Given the hypothesis that HRQoL improvement would likely not be fully explained by Model 1, a second model was developed to include a new mediator representing migraine symptoms, i.e., the change from baseline in PI-MBS. Hence, Model 2 mediating variables were change from baseline in MMDs and change from baseline in PI-MBS (Fig. 1B). Since PI-MBS highlights the migraine-specific symptom that bothers the patient the most (and any improvement in that symptom by definition), all canonical symptoms included in Model 1 were excluded in Model 2. Predefined symptom categories for PI-MBS at baseline included pain with activity, fatigue, nausea, mental cloudiness, sensitivity to light, sensitivity to sound, vomiting, mood changes, and other (with free text) [17]. Because improvements in MMD and PI-MBS and between MMD and canonical symptoms could be correlated, both models allowed correlation between those variables (Fig. 1A and B).
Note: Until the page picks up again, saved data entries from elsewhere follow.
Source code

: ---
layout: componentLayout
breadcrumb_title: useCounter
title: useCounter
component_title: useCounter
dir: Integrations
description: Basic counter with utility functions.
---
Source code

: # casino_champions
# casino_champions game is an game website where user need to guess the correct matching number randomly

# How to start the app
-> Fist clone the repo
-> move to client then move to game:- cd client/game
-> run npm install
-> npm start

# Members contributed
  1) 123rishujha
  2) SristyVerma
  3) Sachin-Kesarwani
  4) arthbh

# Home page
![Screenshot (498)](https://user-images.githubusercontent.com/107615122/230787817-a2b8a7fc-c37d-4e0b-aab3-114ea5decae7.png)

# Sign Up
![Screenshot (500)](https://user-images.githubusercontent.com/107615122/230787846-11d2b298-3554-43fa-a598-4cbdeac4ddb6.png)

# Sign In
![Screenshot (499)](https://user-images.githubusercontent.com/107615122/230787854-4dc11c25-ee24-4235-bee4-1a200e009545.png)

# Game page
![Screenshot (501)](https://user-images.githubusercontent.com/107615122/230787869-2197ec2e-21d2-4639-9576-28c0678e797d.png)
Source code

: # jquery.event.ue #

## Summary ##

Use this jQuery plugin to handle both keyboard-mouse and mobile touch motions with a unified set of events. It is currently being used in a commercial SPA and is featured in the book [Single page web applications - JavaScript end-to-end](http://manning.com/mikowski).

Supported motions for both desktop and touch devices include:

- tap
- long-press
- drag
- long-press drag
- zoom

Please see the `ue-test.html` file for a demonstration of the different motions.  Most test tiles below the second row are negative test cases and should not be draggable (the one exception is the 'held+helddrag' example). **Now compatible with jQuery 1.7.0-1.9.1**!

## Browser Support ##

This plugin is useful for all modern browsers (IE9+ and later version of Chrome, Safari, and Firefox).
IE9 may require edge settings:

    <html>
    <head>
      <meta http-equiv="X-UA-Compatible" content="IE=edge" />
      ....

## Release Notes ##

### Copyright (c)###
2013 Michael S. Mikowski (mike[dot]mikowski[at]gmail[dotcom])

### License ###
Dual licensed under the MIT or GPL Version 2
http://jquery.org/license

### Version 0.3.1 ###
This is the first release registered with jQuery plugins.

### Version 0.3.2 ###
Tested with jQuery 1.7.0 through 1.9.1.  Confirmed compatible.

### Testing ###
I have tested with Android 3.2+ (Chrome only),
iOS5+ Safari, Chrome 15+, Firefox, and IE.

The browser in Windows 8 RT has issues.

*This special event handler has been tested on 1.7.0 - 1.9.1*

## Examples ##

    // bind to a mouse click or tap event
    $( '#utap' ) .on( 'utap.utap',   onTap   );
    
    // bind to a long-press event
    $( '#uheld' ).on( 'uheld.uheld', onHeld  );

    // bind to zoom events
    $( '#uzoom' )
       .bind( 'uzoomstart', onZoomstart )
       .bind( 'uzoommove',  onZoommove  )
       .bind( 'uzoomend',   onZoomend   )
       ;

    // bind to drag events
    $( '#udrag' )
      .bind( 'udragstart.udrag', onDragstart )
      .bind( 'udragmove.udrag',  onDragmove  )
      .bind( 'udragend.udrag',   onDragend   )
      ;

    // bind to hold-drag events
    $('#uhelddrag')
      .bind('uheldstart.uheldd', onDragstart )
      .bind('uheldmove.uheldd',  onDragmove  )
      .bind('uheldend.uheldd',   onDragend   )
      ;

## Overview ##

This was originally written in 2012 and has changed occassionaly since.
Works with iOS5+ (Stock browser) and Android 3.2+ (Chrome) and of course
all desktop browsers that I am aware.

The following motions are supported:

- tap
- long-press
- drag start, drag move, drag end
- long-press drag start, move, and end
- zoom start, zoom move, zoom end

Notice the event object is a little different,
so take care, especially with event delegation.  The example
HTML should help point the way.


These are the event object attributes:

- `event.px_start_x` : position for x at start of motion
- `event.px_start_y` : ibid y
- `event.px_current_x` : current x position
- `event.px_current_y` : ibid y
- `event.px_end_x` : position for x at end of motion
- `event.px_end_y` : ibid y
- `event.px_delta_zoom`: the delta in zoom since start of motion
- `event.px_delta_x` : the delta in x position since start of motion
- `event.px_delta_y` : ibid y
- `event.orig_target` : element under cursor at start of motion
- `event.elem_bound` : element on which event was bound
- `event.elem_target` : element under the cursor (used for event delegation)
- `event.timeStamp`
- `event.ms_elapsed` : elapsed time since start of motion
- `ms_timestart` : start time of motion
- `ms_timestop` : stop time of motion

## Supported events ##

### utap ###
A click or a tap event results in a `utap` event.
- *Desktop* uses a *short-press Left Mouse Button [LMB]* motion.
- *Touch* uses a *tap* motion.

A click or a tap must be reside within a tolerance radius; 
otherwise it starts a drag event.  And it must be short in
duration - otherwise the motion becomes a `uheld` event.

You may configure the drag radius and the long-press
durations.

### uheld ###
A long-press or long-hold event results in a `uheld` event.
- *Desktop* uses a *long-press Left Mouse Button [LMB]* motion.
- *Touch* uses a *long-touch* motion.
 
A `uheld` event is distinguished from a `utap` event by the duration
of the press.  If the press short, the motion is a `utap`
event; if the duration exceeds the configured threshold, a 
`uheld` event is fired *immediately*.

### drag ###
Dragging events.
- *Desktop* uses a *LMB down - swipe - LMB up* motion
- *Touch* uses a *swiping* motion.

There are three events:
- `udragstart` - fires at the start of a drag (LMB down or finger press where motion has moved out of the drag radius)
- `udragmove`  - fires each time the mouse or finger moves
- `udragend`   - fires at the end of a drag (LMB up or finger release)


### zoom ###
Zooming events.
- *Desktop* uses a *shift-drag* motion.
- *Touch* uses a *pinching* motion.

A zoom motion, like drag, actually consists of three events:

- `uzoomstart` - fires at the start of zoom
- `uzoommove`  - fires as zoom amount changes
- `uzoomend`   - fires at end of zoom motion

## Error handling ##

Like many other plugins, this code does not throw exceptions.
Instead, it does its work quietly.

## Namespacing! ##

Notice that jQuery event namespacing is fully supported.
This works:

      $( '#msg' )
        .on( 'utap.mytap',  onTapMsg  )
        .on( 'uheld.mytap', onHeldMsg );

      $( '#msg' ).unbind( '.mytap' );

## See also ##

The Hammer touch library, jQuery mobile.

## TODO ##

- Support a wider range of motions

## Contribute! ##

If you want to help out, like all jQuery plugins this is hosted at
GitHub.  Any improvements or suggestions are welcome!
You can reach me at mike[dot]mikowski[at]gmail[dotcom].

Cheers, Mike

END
In Models 1 and 2, eptinezumab treatment affected the latent variable (improvement in HRQoL) indirectly through several mediating variables capturing different aspects of treatment efficacy as well as directly (i.e., not otherwise explained by the efficacy mediators explored). The total effect of eptinezumab is the sum of the direct (coefficient of the effect on eptinezumab on latent variable) and indirect effects (multiplying the coefficient of the effect on eptinezumab on mediators by the coefficient of the effect of mediators on latent variable). The analyses were conducted using the average change from baseline during the double-blind period of DELIVER (Weeks 1–24). MMDs and canonical symptoms were analyzed monthly in the DELIVER double-blind period; thus, up to six data points per individual contributed to the average change over Weeks 1–24 in MMDs used in the model. However, PI-MBS and MSQ were captured at Weeks 12 and 24; thus, up to two measurements per individual contributed to the data. No imputations were run for missing PI-MBS, MSQ, or canonical symptoms data as the level of missingness was low (2.5% at 12 weeks and 6.1% at 24 weeks for PI-MBS).

Model estimation

Models can only be estimated if they are identified, i.e., there is a sufficient number of observed variables in relation to parameters to be estimated. The number of free parameters to be estimated cannot exceed the number of observed variances/covariances, calculated as p*(p + 1)/2 where p is the number of observed variables. After confirming that models were identified, all models were estimated using maximum likelihood, with the nlminb optimizer. Goodness of fit of the model was evaluated based on the chi-square, comparative fit index (CFI), root mean square error of approximation (RMSEA), and standardized root-mean square residual (SRMR). An acceptable goodness of fit was defined as χ2/df (degree of freedom) < 2.0, CFI > 0.9, RMSEA < 0.05, and SRMR < 0.08 [21].

Software

Analyses were conducted on pooled data from all DELIVER study visits during the double-blind portion of the trial (Weeks 1–24). SEM analysis was completed using the LAVAAN package (0.6–16) for R version 4.3.1.